There would be no option for me if I had a dual quad manifold on hand. It’s a hot rod for Gods sake and nothing looks better than dual quads. So what if loose 2-10ths, are building a race car or something kool for the street especially if your not running a hood. Can all the shiney stuff too. Aluminum looks great clean.... PS: nothing sounds better than 8 barrels wide open either...
Without the draft tube port on the back of the block, non vented valve covers will make for a dirty oil fill vent area. 70 LT1 valve covers or M/T covers would be a period choice. Sent from my SM-G900P using The H.A.M.B. mobile app
Where you will find a difference/problem on the early Vette 2x4 is the runners are going to be very small compared to the ports on your 350. It will run but it won't be optimal. You can take a dremmel and open the runners up tapered toward the plenum and that will help it breath a little better. The intake that I really like for a moderate small block up to the 350/360 range is the L-79 with a 700 cfm (or highly modified 600) Holley. A 750 is easier to find and it will work just not as crisp as the 700. I run a Holley Contender on my 355. I need more carb for it to be happy (on my mill) but it is a good street/strip intake. They still have the '60s high rise intake look. The down side is that they are not easy to find. The Weiand Stealth took its place which is also a good street strip intake. It has a smaller plenum than the Contender and is a lower profile intake (hence the smaller planum) but you can get by with a smaller carb with the Stealth.
I am noticing a discolored area on the top of that manifold. I wonder if it may be a crack repair of some sort? Perhaps epoxy or JB Weld. Makes me wary of that unit. What do you think?
If a location is available on the intake, been drilling and tapping my intake manifolds under the distributor for a 5/8 hose ****** along with a baffle shield under the intake to replicate the draft tube port on the back of early blocks.
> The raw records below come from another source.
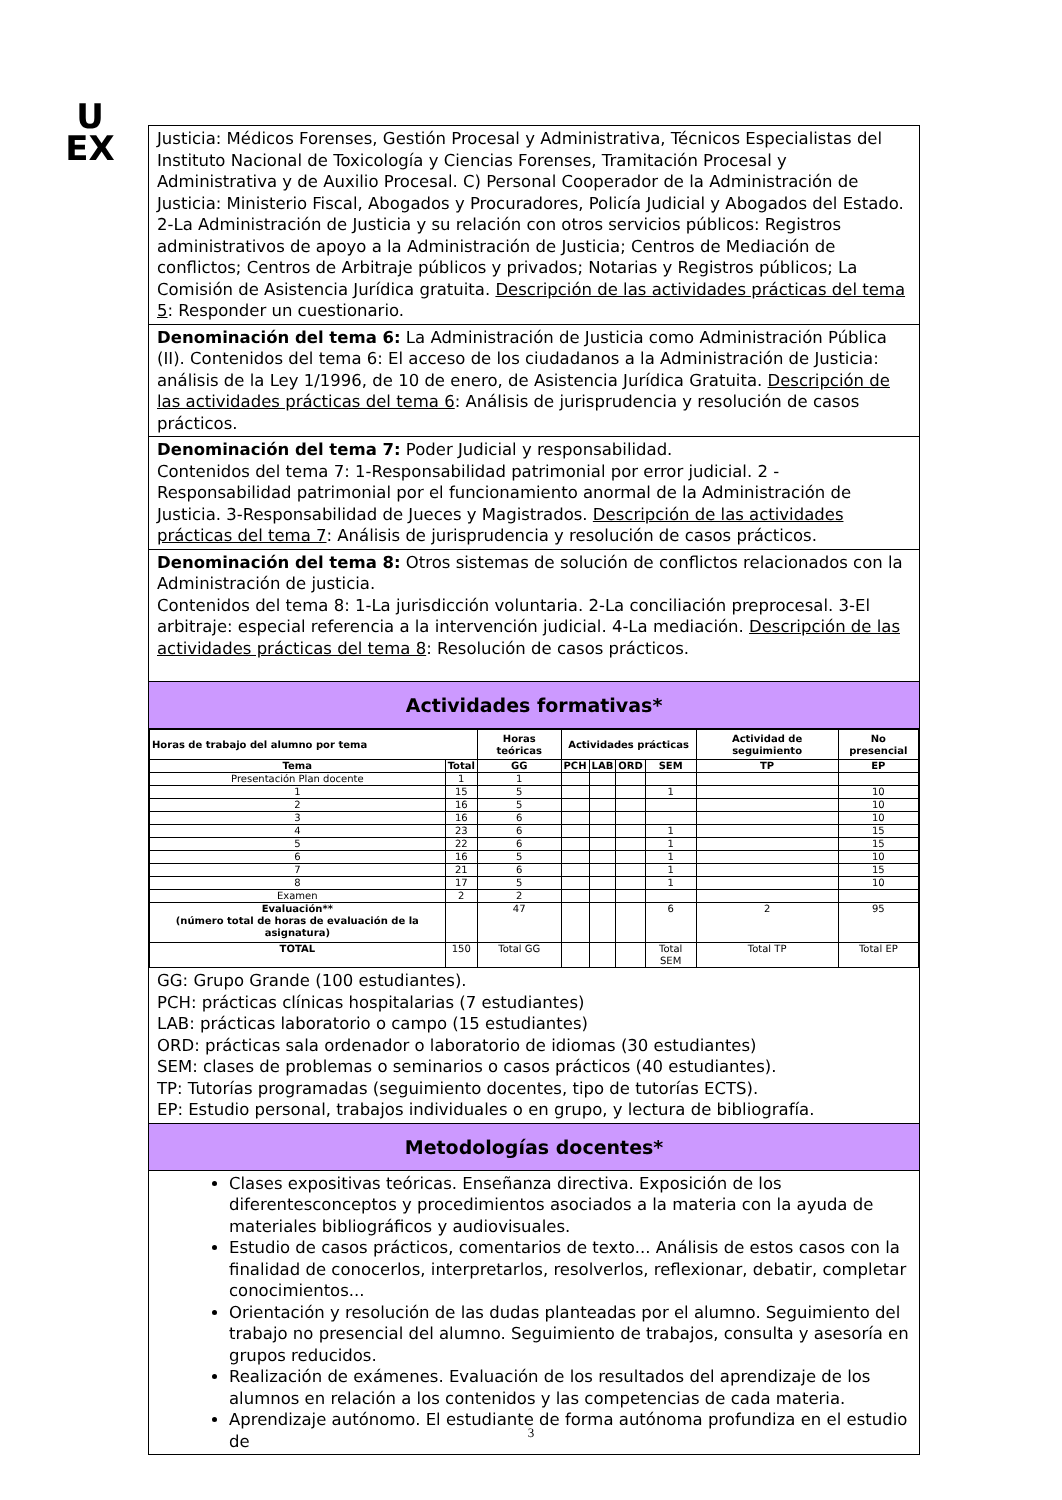U
EX
Justicia: Médicos Forenses, Gestión Procesal y Administrativa, Técnicos Especialistas del Instituto Nacional de Toxicología y Ciencias Forenses, Tramitación Procesal y Administrativa y de Auxilio Procesal. C) Personal Cooperador de la Administración de Justicia: Ministerio Fiscal, Abogados y Procuradores, Policía Judicial y Abogados del Estado. 2-La Administración de Justicia y su relación con otros servicios públicos: Registros administrativos de apoyo a la Administración de Justicia; Centros de Mediación de conflictos; Centros de Arbitraje públicos y privados; Notarias y Registros públicos; La Comisión de Asistencia Jurídica gratuita. Descripción de las actividades prácticas del tema 5: Responder un cuestionario.
Denominación del tema 6: La Administración de Justicia como Administración Pública (II). Contenidos del tema 6: El acceso de los ciudadanos a la Administración de Justicia: análisis de la Ley 1/1996, de 10 de enero, de Asistencia Jurídica Gratuita. Descripción de las actividades prácticas del tema 6: Análisis de jurisprudencia y resolución de casos prácticos.
Denominación del tema 7: Poder Judicial y responsabilidad.
Contenidos del tema 7: 1-Responsabilidad patrimonial por error judicial. 2 -Responsabilidad patrimonial por el funcionamiento anormal de la Administración de Justicia. 3-Responsabilidad de Jueces y Magistrados. Descripción de las actividades prácticas del tema 7: Análisis de jurisprudencia y resolución de casos prácticos.
Denominación del tema 8: Otros sistemas de solución de conflictos relacionados con la Administración de justicia.
Contenidos del tema 8: 1-La jurisdicción voluntaria. 2-La conciliación preprocesal. 3-El arbitraje: especial referencia a la intervención judicial. 4-La mediación. Descripción de las actividades prácticas del tema 8: Resolución de casos prácticos.
Actividades formativas*
| Horas de trabajo del alumno por tema | | Horas teóricas | Actividades prácticas | | | | Actividad de seguimiento | No presencial |
| --- | --- | --- | --- | --- | --- | --- | --- | --- |
| Tema | Total | GG | PCH | LAB | ORD | SEM | TP | EP |
| Presentación Plan docente | 1 | 1 | | | | | | |
| 1 | 15 | 5 | | | | 1 | | 10 |
| 2 | 16 | 5 | | | | | | 10 |
| 3 | 16 | 6 | | | | | | 10 |
| 4 | 23 | 6 | | | | 1 | | 15 |
| 5 | 22 | 6 | | | | 1 | | 15 |
| 6 | 16 | 5 | | | | 1 | | 10 |
| 7 | 21 | 6 | | | | 1 | | 15 |
| 8 | 17 | 5 | | | | 1 | | 10 |
| Examen | 2 | 2 | | | | | | |
| Evaluación** (número total de horas de evaluación de la asignatura) | | 47 | | | | 6 | 2 | 95 |
| TOTAL | 150 | Total GG | | | | Total SEM | Total TP | Total EP |
GG: Grupo Grande (100 estudiantes).
PCH: prácticas clínicas hospitalarias (7 estudiantes)
LAB: prácticas laboratorio o campo (15 estudiantes)
ORD: prácticas sala ordenador o laboratorio de idiomas (30 estudiantes)
SEM: clases de problemas o seminarios o casos prácticos (40 estudiantes).
TP: Tutorías programadas (seguimiento docentes, tipo de tutorías ECTS).
EP: Estudio personal, trabajos individuales o en grupo, y lectura de bibliografía.
Metodologías docentes*
Clases expositivas teóricas. Enseñanza directiva. Exposición de los diferentesconceptos y procedimientos asociados a la materia con la ayuda de materiales bibliográficos y audiovisuales.
Estudio de casos prácticos, comentarios de texto... Análisis de estos casos con la finalidad de conocerlos, interpretarlos, resolverlos, reflexionar, debatir, completar conocimientos...
Orientación y resolución de las dudas planteadas por el alumno. Seguimiento del trabajo no presencial del alumno. Seguimiento de trabajos, consulta y asesoría en grupos reducidos.
Realización de exámenes. Evaluación de los resultados del aprendizaje de los alumnos en relación a los contenidos y las competencias de cada materia.
Aprendizaje autónomo. El estudiante de forma autónoma profundiza en el estudio de
3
You would not want to do this on a expensive intake I do this to run my favorite 327 valve covers without breathers Engine is a 1970 block with Vortec heads in a 1964 Chevelle, Drilled and tapped the 5/8 hose ****** under the distributor along with drilling the Summit square bore intake for the oil fill tube. (not available on a Vortec intakes) Looks stock enough for me and only the really knowledgeable sbc guys (like here on the hamb) can tell the difference.